• _PAGE EXTRACT_:
====

Support Questions
Find answers, ask questions, and share your expertise
Announcements
Alert: Welcome to the Unified Cloudera Community. Former HCC members be sure to read and learn how to activate your account here.

Run multiple hive query from pyspark on the same session

Run multiple hive query from pyspark on the same session

Expert Contributor

I am trying to run a Hive query with pyspark. I am using Hortonworks so I need to use the Hive WarehouseConnector.

Running one or even multiple queries is easy and works. My problem is that I want to issue set commands before. For instance to set the dag name in tez ui:

set hive.query.name=something relevant

or to set up some memory configuration:

set hive.tez.container.size = 8192

For these statements to take effect, they need to run on the same session than the main query and that's my issue.

 

I tried 2 ways:

 

The first one was to generate a new hive session for each query, with a properly setup url eg.:

 

url='jdbc:hive2://hiveserver:10000/default?hive.query.name=relevant'
builder = HiveWarehouseSession.session(self.spark)
builder.hs2url(url)
hive = builder.build()

====

• _DATA_:
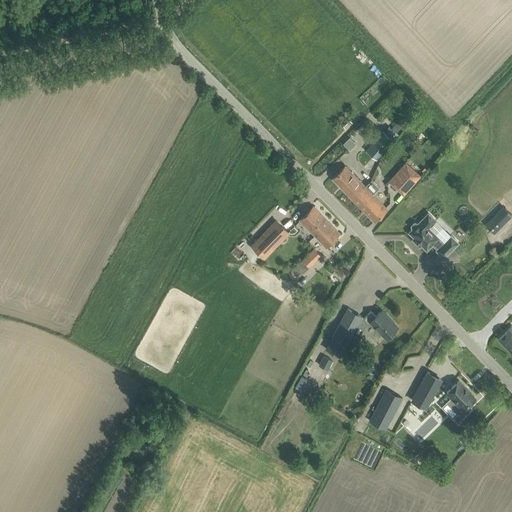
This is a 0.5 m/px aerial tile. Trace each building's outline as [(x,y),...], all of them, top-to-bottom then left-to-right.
[(376,159),(393,139),(382,130),(365,150),(376,159)] [(350,138),(343,144),(350,150),(356,144),(350,138)] [(404,195),(420,176),(405,162),(388,181),(404,195)] [(365,186),(345,165),(332,178),(346,193),(354,185),(360,191),(365,186)] [(387,208),(371,193),(377,187),(371,180),(365,186),(360,191),(354,185),(346,193),(374,221),(387,208)] [(315,236),(329,222),(313,206),(299,220),(315,236)] [(416,223),(414,222),(411,226),(412,228),(413,229),(409,232),(427,250),(432,244),(437,250),(444,257),(458,243),(451,236),(444,243),(428,227),(435,220),(428,213),(417,224),(416,223)] [(496,217),(486,226),(494,233),(503,224),(496,217)] [(278,242),(288,232),(276,221),(252,246),(263,257),(269,252),(265,248),(274,238),(278,242)] [(329,222),(315,236),(325,247),(339,233),(329,222)] [(303,259),(310,266),(321,255),(314,248),(303,259)] [(295,266),(290,271),(295,276),(297,278),(302,273),(295,266)] [(290,271),(286,276),(290,281),(295,276),(290,271)] [(341,343),(346,345),(362,316),(348,309),(332,337),(328,343),(338,349),(341,343)] [(363,319),(368,324),(370,321),(386,337),(397,327),(391,320),(389,322),(380,312),(376,316),(371,311),(363,319)] [(511,326),(499,338),(511,351),(511,326)] [(319,365),(325,369),(330,359),(324,356),(319,365)] [(427,372),(412,400),(426,407),(441,379),(427,372)] [(459,380),(446,392),(452,398),(447,402),(458,413),(462,417),(461,418),(462,418),(472,408),(471,408),(471,409),(467,405),(475,397),(459,380)] [(385,429),(403,397),(387,388),(369,420),(385,429)]
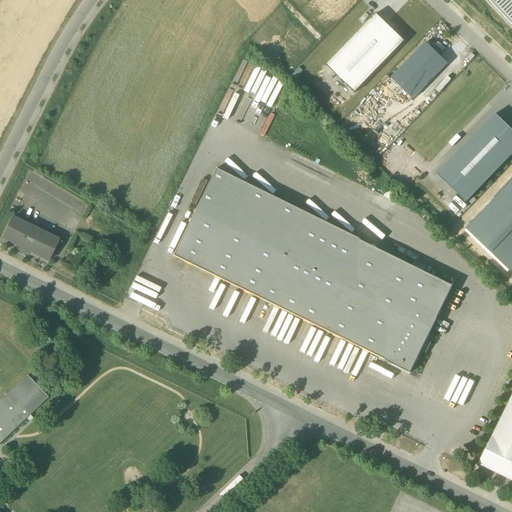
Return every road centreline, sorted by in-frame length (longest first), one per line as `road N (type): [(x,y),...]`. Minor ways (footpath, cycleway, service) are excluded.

====

• _OBJECTIVES_:
**A.** In the Hive forum thread, which connector does the poster say must be used because they are on Hortonworks?
**B.** Copy the Hive forum thread word for word, from "The first one" to "builder = HiveWarehouseSession.session(self.spark)".
The listing above comes from a source unrelated to the Hive forum thread.

• _FULL ANSWERS_:
**A.** The Hive WarehouseConnector.

**B.**
The first one was to generate a new hive session for each query, with a properly setup url eg.:

 

url='jdbc:hive2://hiveserver:10000/default?hive.query.name=relevant'
builder = HiveWarehouseSession.session(self.spark)